In this exceptional setting, participants are invited to take part in an event aimed at analyzing the CERTAINTIES present in our field of knowledge in order to explore and confront the UNCERTAINTY generated by current and future processes of architectural ideation and representation.
To this end, the conference is structured in five thematic areas to which we call for papers to be submitted.
- … IN TEACHING AND LEARNING
- … WITH INFORMATION AND DATA
- … OF DRAWINGS, GEOMETRIES, AND STROKES
- … FROM THE EXISTING
- … TOWARDS SOCIETY
The conference will be hosted at the Barcelona School of Architecture (ETSAB) and will include lectures, presentations, roundtables, exhibitions, site visits, and workshops relating to our teaching and research disciplines, as well as events connected to other fields of architecture, society, and innovation.
The Department of Architectural Representation (DRA), present at the ETSAB, ETSAV (Vallès School of Architecture), and EPSEB (School of Building of Barcelona) — all part of the UPC — is organizing the EGA26 Conference.
The DRA encourages the community in the field of architectural representation in both national and international schools to participate with their papers and to attend in person in order to establish new connections, strengthen existing ones, share challenges, and enjoy an atmosphere of exchange among colleagues.

ETSAB, 2025
Certainties
Traditional techniques, geometry, data, reliable information, references.
Uncertainty
Intrinsic to the process of ideation, to architectural design, to the construction of a drawing, to technologies as yet unknown, and to opinions.
If there is something that brings us together in this world of architectural representation, it is the CERTAINTIES offered by traditional techniques, drawing, digital drafting, the narrative of a shared language, the surveying of reality, geometry, and manual linework. We cling to traditions, to what we know and accept as true. Certainties comfort us.
But if there is something else we also share in common—those of us involved in this discipline from which we learn and which we aim to teach—it is UNCERTAINTY. To make architecture means to navigate uncertainty, trial and error, sketching, variations—all manifestations of the uncertain, of that which is not final.
We set out to design, to create, to imagine while looking toward an unknown place, of which the only thing we can be sure is that it will change. In her book El temps de la promesa (Ed. Anagrama, 2023), Marina Garcés writes: “…we say we expect nothing, that we live in uncertain times, that no one knows what will happen or what the next imminent accident or catastrophe will be. And yet, even so, we hope and long for something…”
To be a professor is, by nature, to believe in the future—the future that our students will shape. To teach architecture is to equip students with the tools to create what does not yet exist. To be an architect is to be comfortable with uncertainty.
Whether in the field of surveying architectural heritage, the geometric speculation of form, or computational design, we have entered a phase where we are forced to work between certainty and uncertainty. We have not yet defined what the certainties are, what is reliable and can support our proposals. Nor have we clearly identified the unpredictable—but it is clear that we must acknowledge, in our practice, that the paths we follow are highly uncertain.
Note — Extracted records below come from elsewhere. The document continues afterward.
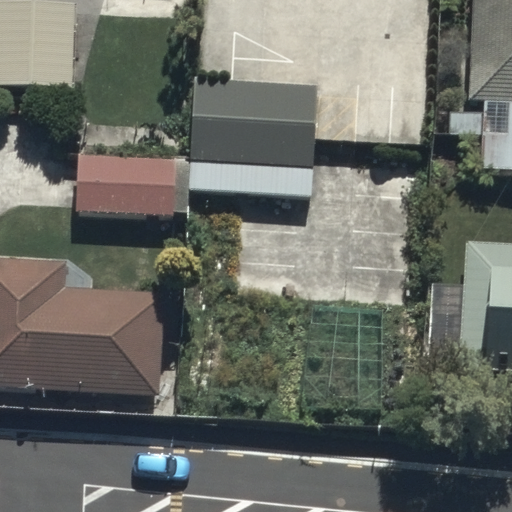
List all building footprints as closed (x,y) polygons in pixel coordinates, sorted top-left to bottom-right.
[(511,0),(470,0),(463,105),(511,108),(511,0)] [(73,15),(0,14),(0,95),(70,98),(73,15)] [(314,97),(191,94),(188,204),(311,207),(314,97)] [(186,170),(72,165),(70,218),(184,223),(186,170)] [(511,258),(462,257),(459,384),(511,385),(511,258)] [(160,279),(0,270),(0,385),(155,393),(160,279)]
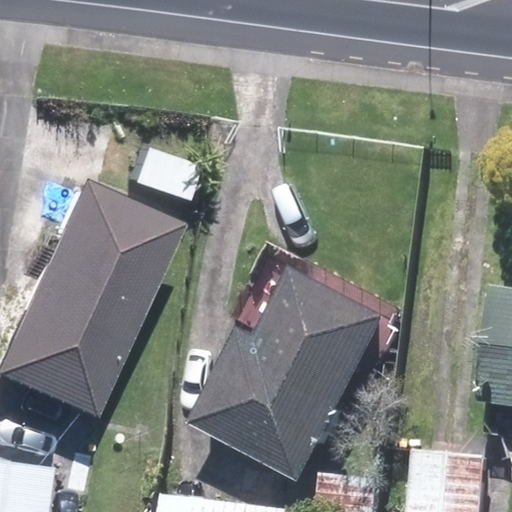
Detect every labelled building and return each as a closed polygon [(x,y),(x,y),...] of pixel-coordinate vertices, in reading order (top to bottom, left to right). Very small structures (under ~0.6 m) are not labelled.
[(163,225),(59,182),(0,324),(0,384),(82,419),(163,225)] [(237,333),(189,427),(301,485),(385,321),(292,274),(257,343),(237,333)] [(511,294),(491,292),(476,405),(511,409),(511,294)] [(480,511),(486,460),(415,454),(409,511),(480,511)] [(0,511),(32,511),(38,469),(0,465),(0,511)] [(376,511),(379,482),(322,477),(318,511),(376,511)] [(272,511),(166,501),(164,511),(272,511)]
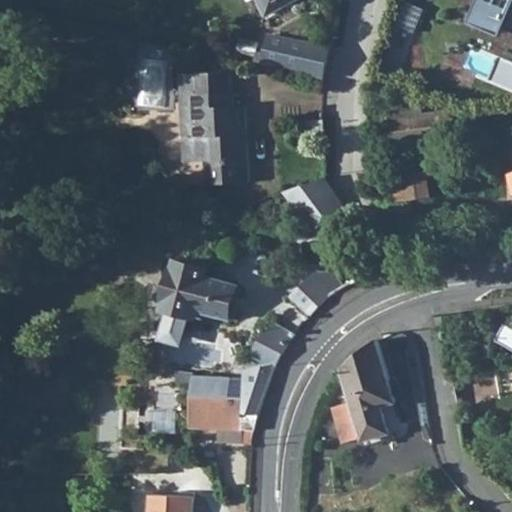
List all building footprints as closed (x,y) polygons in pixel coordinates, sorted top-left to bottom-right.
[(260,0),(268,15),(297,0),(260,0)] [(412,0),(410,0),(398,22),(415,31),(427,8),(412,0)] [(502,24),(511,27),(511,0),(480,0),(475,13),(502,24)] [(475,13),(473,19),(500,30),(502,24),(475,13)] [(263,65),(322,78),(329,48),(271,34),(263,65)] [(212,108),(197,109),(198,138),(206,138),(209,185),(240,182),(239,164),(250,163),(249,143),(244,143),(243,129),(248,129),(247,106),(236,106),(234,91),(228,92),(227,73),(200,74),(201,94),(211,93),(212,108)] [(201,94),(196,94),(197,109),(212,108),(211,93),(201,94)] [(389,114),(392,134),(451,125),(449,114),(446,115),(424,118),(422,110),(389,114)] [(451,125),(392,134),(395,155),(412,153),(441,150),(469,146),(467,140),(465,125),(464,124),(451,125)] [(432,169),(397,174),(400,201),(435,196),(432,169)] [(323,178),(314,184),(335,215),(344,210),(323,178)] [(335,215),(331,218),(341,234),(350,229),(358,239),(385,272),(389,271),(414,267),(365,219),(354,226),(344,210),(335,215)] [(350,229),(341,234),(349,245),(358,239),(350,229)] [(177,259),(164,312),(174,314),(191,319),(201,321),(203,313),(235,320),(244,283),(211,275),(213,268),(177,259)] [(293,298),(312,315),(337,292),(348,285),(336,270),(319,272),(293,298)] [(174,314),(168,340),(185,344),(191,319),(174,314)] [(286,350),(297,333),(277,319),(272,326),(269,325),(244,366),(231,361),(231,377),(194,376),(194,373),(179,369),(178,384),(180,384),(194,381),(193,395),(247,396),(247,412),(261,413),(269,390),(278,367),(286,350)] [(356,354),(344,367),(364,441),(390,433),(383,408),(397,403),(378,338),(356,354)] [(511,364),(497,367),(502,396),(511,394),(511,364)] [(194,381),(180,384),(183,398),(193,396),(193,395),(194,381)] [(193,396),(192,427),(245,429),(244,443),(255,444),(257,431),(261,413),(247,412),(247,396),(193,395),(193,396)] [(154,494),(152,511),(193,511),(195,497),(154,494)]
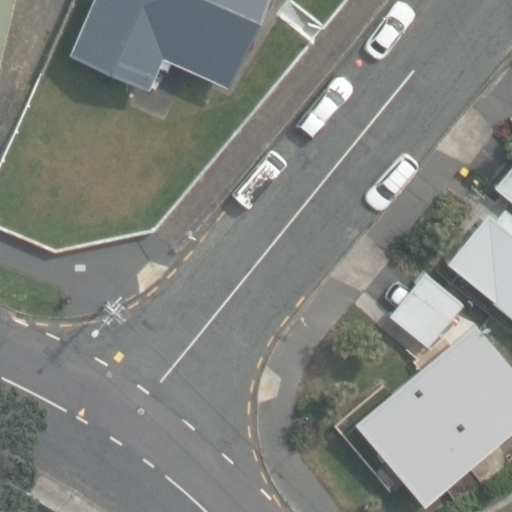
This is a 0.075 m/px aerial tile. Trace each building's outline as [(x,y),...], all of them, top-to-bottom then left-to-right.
[(0,0),(0,53),(12,0),(0,0)] [(88,0),(66,53),(146,87),(161,53),(228,82),(263,0),(88,0)] [(511,201),(511,160),(492,186),(511,201)] [(511,212),(503,205),(493,218),(483,210),(442,259),(511,316),(511,212)] [(426,344),(461,301),(423,270),(388,313),(426,344)] [(422,501),(511,425),(511,366),(472,319),(352,418),(422,501)]
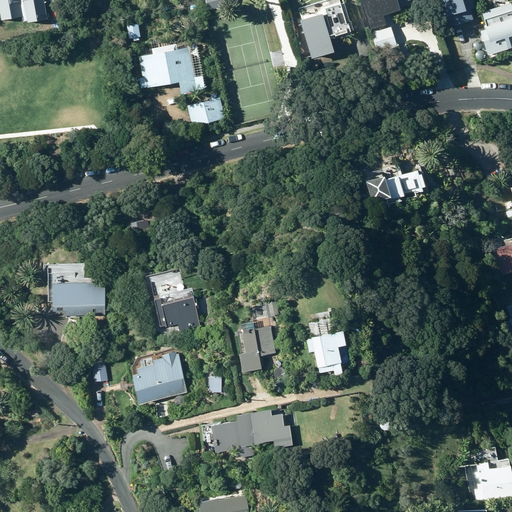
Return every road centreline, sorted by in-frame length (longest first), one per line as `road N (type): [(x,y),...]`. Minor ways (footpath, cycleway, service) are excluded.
road 1 (tertiary): [(0,207),(399,106),(511,99)]
road 2 (residential): [(131,511),(94,435),(0,346)]
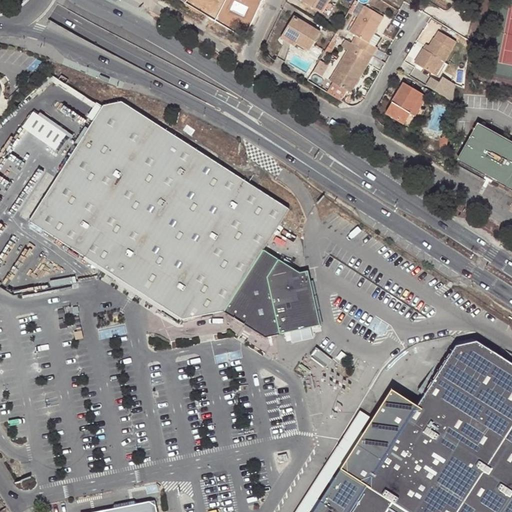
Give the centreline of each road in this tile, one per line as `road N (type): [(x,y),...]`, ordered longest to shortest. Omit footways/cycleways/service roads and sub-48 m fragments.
road 1 (secondary): [(12,25),(36,29),(224,119),(405,229)]
road 2 (secondary): [(417,209),(243,90),(91,0)]
road 3 (secondary): [(34,0),(233,106)]
road 4 (secondary): [(233,106),(405,229)]
road 5 (secondary): [(417,209),(233,106)]
road 6 (residential): [(353,124),(242,55),(272,0)]
road 7 (residential): [(511,222),(353,124)]
road 8 (secondary): [(405,229),(511,298)]
road 9 (residential): [(353,124),(418,23)]
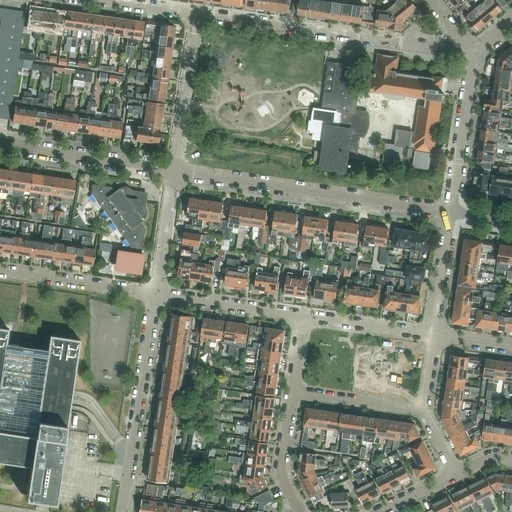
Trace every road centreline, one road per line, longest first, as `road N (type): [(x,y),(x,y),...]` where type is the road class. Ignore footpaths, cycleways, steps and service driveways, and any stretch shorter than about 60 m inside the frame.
road 1 (unclassified): [(449,211),(173,170)]
road 2 (unclassified): [(454,41),(440,48),(196,14)]
road 3 (residential): [(154,294),(122,511)]
road 4 (unclassified): [(173,170),(0,144)]
road 5 (unclassified): [(449,211),(473,53)]
road 6 (unclassified): [(173,170),(196,14)]
road 7 (unclassified): [(154,294),(0,271)]
road 8 (unclassified): [(303,316),(154,294)]
road 9 (unclassified): [(433,335),(303,316)]
road 10 (unclassified): [(419,406),(292,391)]
road 11 (unclassified): [(449,211),(433,335)]
road 12 (unclassified): [(298,511),(280,472),(292,391)]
It seems reasonable to question the value of new technologies, and it would be unwise to adopt them blindly. But the university cannot avoid the discussion. We must take a stance so that the integration of the new serves to maintain—and, if possible, enhance—the quality of architecture. This means that such change must represent progress, not regression, in the training of future architects. We must find the positions from which to work. What we cannot afford are prejudices or preconceptions.
We find ourselves, then, at the perfect crossroads: aiming to find the tools to discard, affirm, or consolidate certainties, to put information in its place, and to turn uncertainty into a crack through which creativity can emerge.
EGA26 aims to be a collective sharing of what each individual or group has researched, tested, questioned, or discarded through their work in architectural representation. We propose a platform from which we can explain and listen to one another, and from which we can move forward into the next phase.